Il ne se lassait pas d’entendre les récits terrifiants à propos du Gois. À l’hôtel Saint-Pierre, le jardinier, le vieux père Benoît, prenait un malin plaisir à insister sur les détails les plus sordides. L’histoire qu’Antoine préférait était celle de l’accident de juin 1968, quand trois personnes de la même famille avaient été englouties, leur voiture était restée bloquée à la marée montante et ils n’avaient pas pensé à se réfugier sur les perchoirs prévus à cet effet. La tragédie avait fait la une des journaux. Comment la voiture avait-elle pu être balayée par l’eau et pourquoi n’avaient-ils pas réussi à s’en tirer ? Antoine ne comprenait pas. Alors le vieux père Benoît, qui empestait la Gitane et le rouquin, l’avait emmené voir les flots escamoter le passage du Gois.

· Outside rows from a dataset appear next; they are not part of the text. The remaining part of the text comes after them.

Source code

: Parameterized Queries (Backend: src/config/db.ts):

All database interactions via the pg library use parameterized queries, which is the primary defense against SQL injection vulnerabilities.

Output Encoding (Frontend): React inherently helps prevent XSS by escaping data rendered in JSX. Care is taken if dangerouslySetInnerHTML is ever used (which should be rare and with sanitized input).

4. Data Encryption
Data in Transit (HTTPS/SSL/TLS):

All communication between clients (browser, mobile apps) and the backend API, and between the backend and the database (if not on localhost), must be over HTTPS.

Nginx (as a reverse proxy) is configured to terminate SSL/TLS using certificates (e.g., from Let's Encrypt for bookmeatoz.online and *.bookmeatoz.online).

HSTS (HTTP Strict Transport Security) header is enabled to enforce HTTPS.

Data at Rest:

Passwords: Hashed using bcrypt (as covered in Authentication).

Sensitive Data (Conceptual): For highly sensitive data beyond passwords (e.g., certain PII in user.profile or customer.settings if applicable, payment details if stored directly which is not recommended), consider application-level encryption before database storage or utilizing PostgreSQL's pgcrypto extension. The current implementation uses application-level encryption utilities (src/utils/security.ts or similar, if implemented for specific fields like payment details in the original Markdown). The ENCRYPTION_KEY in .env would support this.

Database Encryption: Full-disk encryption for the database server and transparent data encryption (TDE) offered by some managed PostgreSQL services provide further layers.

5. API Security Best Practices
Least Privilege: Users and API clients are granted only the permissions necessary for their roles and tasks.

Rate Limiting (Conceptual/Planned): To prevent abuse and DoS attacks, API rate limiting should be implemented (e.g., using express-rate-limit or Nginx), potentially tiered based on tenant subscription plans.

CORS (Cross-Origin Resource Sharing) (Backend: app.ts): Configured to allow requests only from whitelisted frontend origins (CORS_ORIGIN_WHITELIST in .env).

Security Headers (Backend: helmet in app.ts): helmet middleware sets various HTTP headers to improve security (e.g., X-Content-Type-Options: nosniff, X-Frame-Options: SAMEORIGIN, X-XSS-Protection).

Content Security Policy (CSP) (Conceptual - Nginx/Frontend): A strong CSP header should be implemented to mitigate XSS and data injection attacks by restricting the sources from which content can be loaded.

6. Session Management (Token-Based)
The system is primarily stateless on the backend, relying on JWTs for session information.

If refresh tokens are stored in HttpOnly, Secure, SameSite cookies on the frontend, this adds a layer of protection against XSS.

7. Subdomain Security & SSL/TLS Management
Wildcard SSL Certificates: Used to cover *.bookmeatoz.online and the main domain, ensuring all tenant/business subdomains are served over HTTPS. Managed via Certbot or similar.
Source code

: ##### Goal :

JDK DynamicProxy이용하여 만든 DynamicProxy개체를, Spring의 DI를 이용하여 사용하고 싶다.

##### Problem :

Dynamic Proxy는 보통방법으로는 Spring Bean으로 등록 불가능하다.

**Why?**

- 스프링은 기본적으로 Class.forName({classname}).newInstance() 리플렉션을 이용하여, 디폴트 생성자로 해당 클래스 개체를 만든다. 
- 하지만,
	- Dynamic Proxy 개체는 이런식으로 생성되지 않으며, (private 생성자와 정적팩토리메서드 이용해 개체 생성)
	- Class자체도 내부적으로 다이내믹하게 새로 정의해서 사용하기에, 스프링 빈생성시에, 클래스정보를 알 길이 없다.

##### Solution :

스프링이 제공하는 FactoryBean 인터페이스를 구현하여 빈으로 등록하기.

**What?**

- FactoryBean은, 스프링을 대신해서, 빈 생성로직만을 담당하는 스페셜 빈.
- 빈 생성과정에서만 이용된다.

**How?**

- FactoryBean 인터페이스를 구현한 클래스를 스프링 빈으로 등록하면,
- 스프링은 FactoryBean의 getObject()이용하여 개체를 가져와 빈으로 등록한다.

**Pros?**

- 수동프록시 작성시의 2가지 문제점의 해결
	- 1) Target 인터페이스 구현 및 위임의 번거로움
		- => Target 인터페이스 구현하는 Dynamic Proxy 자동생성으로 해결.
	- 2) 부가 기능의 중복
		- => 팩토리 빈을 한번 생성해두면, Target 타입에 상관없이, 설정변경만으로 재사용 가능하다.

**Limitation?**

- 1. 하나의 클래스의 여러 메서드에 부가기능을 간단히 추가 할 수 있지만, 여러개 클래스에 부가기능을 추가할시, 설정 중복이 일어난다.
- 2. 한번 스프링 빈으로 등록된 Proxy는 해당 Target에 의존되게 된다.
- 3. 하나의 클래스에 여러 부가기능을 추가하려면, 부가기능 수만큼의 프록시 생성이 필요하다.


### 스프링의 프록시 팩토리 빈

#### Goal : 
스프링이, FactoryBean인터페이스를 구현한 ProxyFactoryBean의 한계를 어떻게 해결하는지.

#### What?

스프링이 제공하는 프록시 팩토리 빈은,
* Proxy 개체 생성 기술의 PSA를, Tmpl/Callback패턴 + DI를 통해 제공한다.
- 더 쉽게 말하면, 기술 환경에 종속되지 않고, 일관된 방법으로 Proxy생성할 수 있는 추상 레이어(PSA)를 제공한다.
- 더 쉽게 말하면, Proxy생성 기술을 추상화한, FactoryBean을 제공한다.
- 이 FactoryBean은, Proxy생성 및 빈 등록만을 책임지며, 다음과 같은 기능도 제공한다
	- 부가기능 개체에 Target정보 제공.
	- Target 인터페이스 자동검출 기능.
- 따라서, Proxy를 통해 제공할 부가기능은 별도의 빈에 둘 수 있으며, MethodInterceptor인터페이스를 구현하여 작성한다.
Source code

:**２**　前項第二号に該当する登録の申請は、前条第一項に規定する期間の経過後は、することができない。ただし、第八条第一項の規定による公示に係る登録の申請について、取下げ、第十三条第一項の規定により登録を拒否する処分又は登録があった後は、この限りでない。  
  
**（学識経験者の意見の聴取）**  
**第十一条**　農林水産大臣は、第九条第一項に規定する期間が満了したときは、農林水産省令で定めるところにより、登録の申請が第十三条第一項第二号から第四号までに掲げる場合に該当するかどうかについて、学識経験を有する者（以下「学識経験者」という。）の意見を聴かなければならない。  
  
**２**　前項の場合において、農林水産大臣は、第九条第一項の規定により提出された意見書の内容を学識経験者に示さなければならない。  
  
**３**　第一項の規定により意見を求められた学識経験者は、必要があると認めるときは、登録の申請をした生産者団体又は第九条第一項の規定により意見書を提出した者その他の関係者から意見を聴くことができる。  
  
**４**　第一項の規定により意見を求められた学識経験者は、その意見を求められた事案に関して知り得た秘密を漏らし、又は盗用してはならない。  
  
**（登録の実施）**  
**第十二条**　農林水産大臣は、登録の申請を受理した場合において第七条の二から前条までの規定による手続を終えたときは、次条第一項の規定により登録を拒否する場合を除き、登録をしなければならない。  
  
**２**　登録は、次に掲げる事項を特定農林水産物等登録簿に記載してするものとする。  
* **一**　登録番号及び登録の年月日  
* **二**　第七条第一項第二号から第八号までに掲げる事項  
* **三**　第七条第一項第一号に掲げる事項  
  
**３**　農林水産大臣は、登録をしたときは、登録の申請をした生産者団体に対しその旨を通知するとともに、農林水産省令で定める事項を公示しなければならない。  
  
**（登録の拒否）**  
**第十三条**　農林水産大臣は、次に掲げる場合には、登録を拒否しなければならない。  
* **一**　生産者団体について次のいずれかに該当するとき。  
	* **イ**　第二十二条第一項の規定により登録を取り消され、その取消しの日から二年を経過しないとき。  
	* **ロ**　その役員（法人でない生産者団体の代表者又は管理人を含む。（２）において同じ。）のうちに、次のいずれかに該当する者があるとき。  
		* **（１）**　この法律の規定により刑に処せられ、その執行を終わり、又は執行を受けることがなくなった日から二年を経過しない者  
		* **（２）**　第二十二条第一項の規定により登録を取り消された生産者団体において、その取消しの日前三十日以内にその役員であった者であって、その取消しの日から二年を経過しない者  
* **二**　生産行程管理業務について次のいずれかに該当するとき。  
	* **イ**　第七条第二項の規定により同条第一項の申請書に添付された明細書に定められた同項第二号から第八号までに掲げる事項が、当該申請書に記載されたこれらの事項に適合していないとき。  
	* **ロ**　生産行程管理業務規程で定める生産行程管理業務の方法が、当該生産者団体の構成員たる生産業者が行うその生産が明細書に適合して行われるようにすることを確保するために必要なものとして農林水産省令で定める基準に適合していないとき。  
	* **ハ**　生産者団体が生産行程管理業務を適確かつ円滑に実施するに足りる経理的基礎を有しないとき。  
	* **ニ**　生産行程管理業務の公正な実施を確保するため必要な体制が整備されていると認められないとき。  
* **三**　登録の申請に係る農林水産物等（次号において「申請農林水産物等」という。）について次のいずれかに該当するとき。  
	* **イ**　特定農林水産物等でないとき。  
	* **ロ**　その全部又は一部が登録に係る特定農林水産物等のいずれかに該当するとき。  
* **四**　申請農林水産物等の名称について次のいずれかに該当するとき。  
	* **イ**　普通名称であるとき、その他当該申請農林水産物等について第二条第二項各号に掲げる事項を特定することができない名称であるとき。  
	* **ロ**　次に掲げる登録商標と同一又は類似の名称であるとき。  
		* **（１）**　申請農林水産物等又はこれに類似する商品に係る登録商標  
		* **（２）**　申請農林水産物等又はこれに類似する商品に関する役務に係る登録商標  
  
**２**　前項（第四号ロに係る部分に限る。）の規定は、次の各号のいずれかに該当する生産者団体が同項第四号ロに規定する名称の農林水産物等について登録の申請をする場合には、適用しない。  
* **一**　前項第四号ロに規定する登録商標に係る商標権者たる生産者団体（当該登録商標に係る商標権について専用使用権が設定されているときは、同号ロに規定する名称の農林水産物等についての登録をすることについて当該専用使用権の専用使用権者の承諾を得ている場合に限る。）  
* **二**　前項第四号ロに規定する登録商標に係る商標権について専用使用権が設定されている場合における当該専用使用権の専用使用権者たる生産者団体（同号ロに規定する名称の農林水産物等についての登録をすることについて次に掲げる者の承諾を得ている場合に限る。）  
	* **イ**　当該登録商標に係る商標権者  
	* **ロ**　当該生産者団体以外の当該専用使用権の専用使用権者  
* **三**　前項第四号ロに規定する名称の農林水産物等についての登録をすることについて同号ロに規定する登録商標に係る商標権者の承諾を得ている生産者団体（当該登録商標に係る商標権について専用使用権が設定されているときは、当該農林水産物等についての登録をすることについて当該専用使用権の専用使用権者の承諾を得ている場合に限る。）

Antoine avait attendu un long moment. Puis il avait remarqué que les gens arrivaient, de plus en plus nombreux. « Regarde, mon garçon, ils sont venus assister à la disparition du passage. Chaque jour, à marée haute, les gens viennent de très loin pour voir ça. » Plus aucune voiture n’empruntait la route. Sur sa gauche, dans un grand silence, lentement la baie s’était remplie, comme un immense lac, sombre et profond. L’eau coulait en creusant de fins canaux dans le sable boueux. Et sur sa droite, des vagues surgies de nulle part inondaient déjà la chaussée. Ces deux flux convergeaient en une étrange étreinte formant un long ruban d’écume sur les pavés. Le passage du Gois disparut en un instant. Impossible d’imaginer qu’une route ait pu se trouver là quelques minutes plus tôt. Seuls la mer et les neuf balises de refuge émergeant au-dessus des flots tourbillonnants occupaient l’horizon. Des mouettes triomphantes criaient en décrivant des cercles dans le ciel. Antoine était subjugué.